Hat er, wie die «Weltwoche» vermeldet, die Eidgenossenschaft vor dem Untergang bewahrt? Sein politischer Patensohn, Verleger und Chefredaktor des Zürcher Magazins, ist fest davon überzeugt. Auf Seite eins nennt er Christoph Blocher den «Retter der Schweiz».
Wenn er das tatsächlich wäre, wenn die Schweiz ohne die helfende Hand des Populisten-Paten untergegangen wäre, was müsste daraus zwingend folgen?
Dass erstens der Beitritt zum Europäischen Wirtschaftsraum das Ende der Schweiz bedeutet hätte.
Dass zweitens bereits eine Unterzeichnung des Rahmenabkommens mit der Europäischen Union für die Schweiz existenzbedrohend gewesen wäre.
Dass drittens die EU für die Schweiz generell eine tödliche Gefahr darstellt.
Abzuleiten wäre aus all dem auch: Länder, die der EU angehören, haben ihre Existenz, ihren Geist, ihre Seele verloren; sie sind nur mehr Schatten ihrer selbst; sie fristen ein peinlich-erbärmliches Dasein als gescheiterte Nationen. Wenn man da überhaupt noch von Nationen reden kann.
Ja, so steht es um Europa, blickt man von der geretteten Schweiz – vom Alpenkamm herab – auf die Länder ringsumher. Verachtung spiegelt sich in diesem Blick, nicht nur für Brüssel, wo die verdorbene Union ihre Machtzentrale installiert hat, Verachtung auch für die einzelnen Mitglieder, die sich der europäischen Gleichschaltung unterzogen haben, denen in der Stunde des Beitritts ein Retter fehlte, weshalb wohl neben Verachtung auch Mitleid angebracht wäre.
Also ist – beispielsweise – Dänemark ein verlorenes Land und nicht die selbstbewusste, die kämpferische Nation, deren König in der Zeit der deutschen Besetzung aus Solidarität mit den entrechteten und verfolgten Juden den Judenstern trug. EU-Dänemark: nicht die Demokratie, die ihre politische Eigenständigkeit bewundernswert lebt, sondern herabgesunken ist zum Vasallen.
Auch Schweden, der modellhafte Sozialstaat, die avantgardistisch-moderne Solidargesellschaft, hat seine Eigenständigkeit verloren, ist nur noch ein zugewandter Ort von Brüssel – ein Status minderen Rechts, wie ihn einst Biel in der Eidgenossenschaft erdulden musste.

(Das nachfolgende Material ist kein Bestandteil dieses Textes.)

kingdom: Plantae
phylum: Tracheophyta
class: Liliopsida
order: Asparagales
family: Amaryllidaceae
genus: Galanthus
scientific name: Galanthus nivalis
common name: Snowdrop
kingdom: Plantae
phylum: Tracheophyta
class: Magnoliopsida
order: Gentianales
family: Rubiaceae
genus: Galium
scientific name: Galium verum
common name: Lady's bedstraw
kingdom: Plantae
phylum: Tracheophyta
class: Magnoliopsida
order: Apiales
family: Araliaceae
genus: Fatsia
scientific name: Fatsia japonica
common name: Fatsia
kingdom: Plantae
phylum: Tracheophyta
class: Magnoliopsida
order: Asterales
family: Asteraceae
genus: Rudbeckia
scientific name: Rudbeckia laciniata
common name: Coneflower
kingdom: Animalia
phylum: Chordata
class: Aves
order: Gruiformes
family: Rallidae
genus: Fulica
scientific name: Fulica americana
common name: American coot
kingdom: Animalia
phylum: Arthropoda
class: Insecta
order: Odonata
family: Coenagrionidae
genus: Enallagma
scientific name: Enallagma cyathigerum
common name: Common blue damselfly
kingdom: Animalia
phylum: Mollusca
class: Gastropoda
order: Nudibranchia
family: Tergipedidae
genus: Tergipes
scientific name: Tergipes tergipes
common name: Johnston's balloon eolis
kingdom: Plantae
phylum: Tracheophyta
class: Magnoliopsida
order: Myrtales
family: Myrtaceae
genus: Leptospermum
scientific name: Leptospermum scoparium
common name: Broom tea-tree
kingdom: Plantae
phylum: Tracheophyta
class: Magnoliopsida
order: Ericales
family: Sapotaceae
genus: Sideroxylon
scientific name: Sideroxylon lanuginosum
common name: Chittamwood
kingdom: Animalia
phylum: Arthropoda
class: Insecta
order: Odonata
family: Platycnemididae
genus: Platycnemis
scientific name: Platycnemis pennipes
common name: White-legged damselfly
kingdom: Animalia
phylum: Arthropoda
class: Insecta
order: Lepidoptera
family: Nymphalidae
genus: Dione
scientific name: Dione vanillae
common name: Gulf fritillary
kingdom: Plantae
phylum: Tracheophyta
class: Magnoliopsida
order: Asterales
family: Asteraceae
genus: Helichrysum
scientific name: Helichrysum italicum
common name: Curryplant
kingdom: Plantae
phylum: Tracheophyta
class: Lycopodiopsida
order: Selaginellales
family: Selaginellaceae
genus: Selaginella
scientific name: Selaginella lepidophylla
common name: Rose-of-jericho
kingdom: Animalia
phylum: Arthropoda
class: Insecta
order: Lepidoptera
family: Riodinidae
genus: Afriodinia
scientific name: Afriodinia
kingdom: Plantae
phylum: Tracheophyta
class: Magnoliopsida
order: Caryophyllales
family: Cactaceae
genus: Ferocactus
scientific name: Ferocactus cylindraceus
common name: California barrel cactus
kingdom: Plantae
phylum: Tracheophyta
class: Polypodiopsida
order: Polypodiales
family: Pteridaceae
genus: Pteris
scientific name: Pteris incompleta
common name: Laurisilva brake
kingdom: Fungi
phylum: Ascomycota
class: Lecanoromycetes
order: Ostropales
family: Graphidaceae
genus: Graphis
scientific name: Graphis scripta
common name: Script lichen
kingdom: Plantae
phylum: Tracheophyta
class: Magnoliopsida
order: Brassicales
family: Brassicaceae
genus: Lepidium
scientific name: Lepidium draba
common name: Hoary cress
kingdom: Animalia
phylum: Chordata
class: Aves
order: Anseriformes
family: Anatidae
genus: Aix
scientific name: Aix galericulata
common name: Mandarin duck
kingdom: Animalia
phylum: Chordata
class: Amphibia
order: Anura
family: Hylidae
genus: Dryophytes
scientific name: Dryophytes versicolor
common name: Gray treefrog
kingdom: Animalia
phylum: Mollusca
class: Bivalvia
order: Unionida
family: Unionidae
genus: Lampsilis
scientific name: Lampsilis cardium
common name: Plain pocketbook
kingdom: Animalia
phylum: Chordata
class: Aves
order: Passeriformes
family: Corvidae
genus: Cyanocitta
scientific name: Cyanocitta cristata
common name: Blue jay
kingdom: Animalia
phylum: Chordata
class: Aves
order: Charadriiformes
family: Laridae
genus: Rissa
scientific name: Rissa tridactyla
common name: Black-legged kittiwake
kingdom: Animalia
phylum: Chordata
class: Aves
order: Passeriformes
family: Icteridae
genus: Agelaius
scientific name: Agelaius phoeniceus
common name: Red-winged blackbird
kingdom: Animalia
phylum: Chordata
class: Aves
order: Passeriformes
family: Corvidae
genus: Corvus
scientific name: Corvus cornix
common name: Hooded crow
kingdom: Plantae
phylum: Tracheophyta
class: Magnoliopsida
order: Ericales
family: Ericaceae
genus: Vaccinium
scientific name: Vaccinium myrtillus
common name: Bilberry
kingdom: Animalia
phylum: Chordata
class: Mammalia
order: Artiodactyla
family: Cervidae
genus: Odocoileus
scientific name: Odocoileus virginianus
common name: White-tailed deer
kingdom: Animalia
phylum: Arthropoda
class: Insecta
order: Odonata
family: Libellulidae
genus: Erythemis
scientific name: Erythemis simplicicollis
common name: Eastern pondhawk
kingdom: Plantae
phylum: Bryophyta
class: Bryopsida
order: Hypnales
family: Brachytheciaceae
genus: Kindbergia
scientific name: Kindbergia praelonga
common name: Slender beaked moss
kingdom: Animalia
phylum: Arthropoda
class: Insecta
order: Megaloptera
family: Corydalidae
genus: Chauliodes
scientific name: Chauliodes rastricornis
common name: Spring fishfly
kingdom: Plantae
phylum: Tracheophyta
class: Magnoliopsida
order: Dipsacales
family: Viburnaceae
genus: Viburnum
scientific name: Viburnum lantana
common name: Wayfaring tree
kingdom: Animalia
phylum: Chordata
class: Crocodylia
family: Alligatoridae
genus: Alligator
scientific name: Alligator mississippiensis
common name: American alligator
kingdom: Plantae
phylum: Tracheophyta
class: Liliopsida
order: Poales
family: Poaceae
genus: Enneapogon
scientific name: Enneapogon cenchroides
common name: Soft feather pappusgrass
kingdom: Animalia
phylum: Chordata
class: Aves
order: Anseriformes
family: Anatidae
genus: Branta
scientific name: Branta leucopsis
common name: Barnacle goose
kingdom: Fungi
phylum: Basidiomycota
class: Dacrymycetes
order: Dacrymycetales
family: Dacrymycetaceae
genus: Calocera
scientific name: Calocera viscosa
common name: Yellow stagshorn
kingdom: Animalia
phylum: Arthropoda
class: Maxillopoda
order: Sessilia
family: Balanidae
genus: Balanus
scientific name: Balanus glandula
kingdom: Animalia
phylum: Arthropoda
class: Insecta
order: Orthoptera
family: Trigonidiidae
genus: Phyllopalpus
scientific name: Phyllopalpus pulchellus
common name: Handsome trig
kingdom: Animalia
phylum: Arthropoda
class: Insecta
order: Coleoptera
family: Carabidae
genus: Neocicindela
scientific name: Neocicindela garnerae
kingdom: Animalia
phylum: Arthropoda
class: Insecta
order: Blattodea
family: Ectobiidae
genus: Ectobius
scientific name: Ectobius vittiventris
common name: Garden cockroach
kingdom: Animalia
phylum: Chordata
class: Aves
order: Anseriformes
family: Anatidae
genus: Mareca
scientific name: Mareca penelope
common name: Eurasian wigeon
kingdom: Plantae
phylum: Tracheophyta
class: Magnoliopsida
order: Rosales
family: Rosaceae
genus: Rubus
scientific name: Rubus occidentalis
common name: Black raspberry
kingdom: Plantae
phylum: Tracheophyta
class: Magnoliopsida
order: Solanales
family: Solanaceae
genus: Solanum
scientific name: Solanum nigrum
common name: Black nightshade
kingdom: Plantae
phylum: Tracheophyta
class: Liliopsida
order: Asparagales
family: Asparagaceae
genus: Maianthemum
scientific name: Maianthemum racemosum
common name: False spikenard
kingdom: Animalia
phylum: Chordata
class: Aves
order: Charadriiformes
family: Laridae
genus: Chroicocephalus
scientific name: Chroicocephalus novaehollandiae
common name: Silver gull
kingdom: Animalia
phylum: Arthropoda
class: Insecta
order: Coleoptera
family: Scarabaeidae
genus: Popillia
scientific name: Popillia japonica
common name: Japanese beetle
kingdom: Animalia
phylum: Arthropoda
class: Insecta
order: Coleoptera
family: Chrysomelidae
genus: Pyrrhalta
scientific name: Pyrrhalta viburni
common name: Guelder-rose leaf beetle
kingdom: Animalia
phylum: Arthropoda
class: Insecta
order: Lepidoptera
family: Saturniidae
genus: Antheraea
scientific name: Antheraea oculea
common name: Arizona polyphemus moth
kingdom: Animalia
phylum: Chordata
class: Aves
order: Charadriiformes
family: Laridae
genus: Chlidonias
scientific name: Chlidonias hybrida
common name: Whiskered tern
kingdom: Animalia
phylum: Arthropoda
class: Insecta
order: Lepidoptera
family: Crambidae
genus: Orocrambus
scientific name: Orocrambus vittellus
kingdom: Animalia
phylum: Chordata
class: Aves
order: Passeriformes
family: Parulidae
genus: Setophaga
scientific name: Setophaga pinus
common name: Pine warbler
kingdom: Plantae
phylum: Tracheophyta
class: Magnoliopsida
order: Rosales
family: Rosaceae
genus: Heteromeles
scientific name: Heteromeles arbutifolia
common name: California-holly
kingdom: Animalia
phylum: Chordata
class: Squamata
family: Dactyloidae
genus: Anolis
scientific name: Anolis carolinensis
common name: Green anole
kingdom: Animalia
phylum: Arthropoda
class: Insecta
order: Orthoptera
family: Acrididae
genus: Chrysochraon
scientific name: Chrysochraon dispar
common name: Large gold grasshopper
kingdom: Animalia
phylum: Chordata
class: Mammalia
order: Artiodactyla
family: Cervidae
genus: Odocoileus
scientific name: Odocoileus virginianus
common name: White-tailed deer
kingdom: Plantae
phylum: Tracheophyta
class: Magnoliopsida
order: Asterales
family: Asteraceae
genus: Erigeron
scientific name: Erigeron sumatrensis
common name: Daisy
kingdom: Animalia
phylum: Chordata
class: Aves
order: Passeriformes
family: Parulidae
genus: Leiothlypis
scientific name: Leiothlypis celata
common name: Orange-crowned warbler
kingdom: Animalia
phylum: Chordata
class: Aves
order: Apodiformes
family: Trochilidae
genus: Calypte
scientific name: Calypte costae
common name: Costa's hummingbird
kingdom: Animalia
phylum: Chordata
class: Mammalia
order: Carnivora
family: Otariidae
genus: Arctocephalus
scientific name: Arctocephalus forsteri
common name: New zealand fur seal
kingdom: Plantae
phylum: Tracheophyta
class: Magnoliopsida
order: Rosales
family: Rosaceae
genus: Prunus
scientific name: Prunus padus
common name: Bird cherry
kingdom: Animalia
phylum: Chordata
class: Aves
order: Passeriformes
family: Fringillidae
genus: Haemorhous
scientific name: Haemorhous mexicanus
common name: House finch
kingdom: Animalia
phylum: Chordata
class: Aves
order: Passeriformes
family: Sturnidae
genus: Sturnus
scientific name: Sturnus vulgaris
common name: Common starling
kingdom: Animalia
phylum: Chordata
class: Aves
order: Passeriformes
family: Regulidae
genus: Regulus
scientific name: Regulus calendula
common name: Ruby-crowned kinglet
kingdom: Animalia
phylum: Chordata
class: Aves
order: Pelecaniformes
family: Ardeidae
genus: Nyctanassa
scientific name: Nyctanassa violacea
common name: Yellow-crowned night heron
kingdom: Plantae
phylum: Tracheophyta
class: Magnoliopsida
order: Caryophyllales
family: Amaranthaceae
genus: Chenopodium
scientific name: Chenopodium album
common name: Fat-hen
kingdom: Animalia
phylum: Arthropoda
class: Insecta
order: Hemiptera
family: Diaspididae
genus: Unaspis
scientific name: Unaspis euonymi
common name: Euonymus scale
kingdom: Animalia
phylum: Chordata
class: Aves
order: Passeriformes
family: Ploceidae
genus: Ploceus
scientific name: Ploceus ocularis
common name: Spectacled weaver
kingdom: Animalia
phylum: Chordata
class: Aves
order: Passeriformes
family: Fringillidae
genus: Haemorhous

Auch Finnland dämmert, seiner selbst unbewusst, vor sich hin: ein Land, das im Winterkrieg 1939/1940 seine Unabhängigkeit von der Sowjetunion erkämpfte, das für Technologie und Bildung weltweit Bewunderung geniesst, heute fremdbestimmt durch die Bürokraten der Europäischen Union.
Oder die Niederlande, global gerühmt für calvinistische Tüchtigkeit, mit der sie der Nordsee ein Drittel ihres Staatsgebietes abgetrotzt haben. Holland, das immer wieder seine Stimme für Menschenwürde, Demokratie und Rechtsstaat erhebt – verloren, weil ebenfalls nicht gerettet vor der EU-Mitgliedschaft.
Darf auch noch die Rede sein von den baltischen Staaten Estland, Lettland, Litauen? Nationen, die sich klug und mächtig selbstbewusst als EU-Mitglieder der neuen Generation profilieren. Aus hochgemuter Schweizer Sicht lässt sich über sie wohl nur nachsichtig lächeln.
Das Gebaren des Alpenlandes gegenüber der Europäischen Union mit ihren 27 Mitgliedsländern ist hochfahrend. Bundespräsident Guy Parmelin formulierte jüngst: «Die EU würde sich mit der Torpedierung der Handelsbeziehungen zu einem ihrer wichtigsten Handelspartner selber schaden.» Helvetische Anmassung von höchster Stelle:
Die Europäische Union soll Vernunft annehmen!
Wie im Strassenverkehr: Wer verkehrt fährt, ist auf die Vernunft der anderen angewiesen. Wer ist hier Geisterfahrer – die Schweiz oder die 27 EU-Nationen?
In der Tat muss der geretteten Schweiz wohl schon in nächster Zeit die geschmähte EU mit europäischer Vernunft zu Hilfe eilen. Es ist zu hoffen, dass sie das tut. Und es ist auch anzunehmen. Denn irgendwie passt die widersinnige Wunderlichkeit der Alpenrepublik ja doch zur faszinierenden Vielgestalt Europas.
Die Schweiz als List der Geschichte.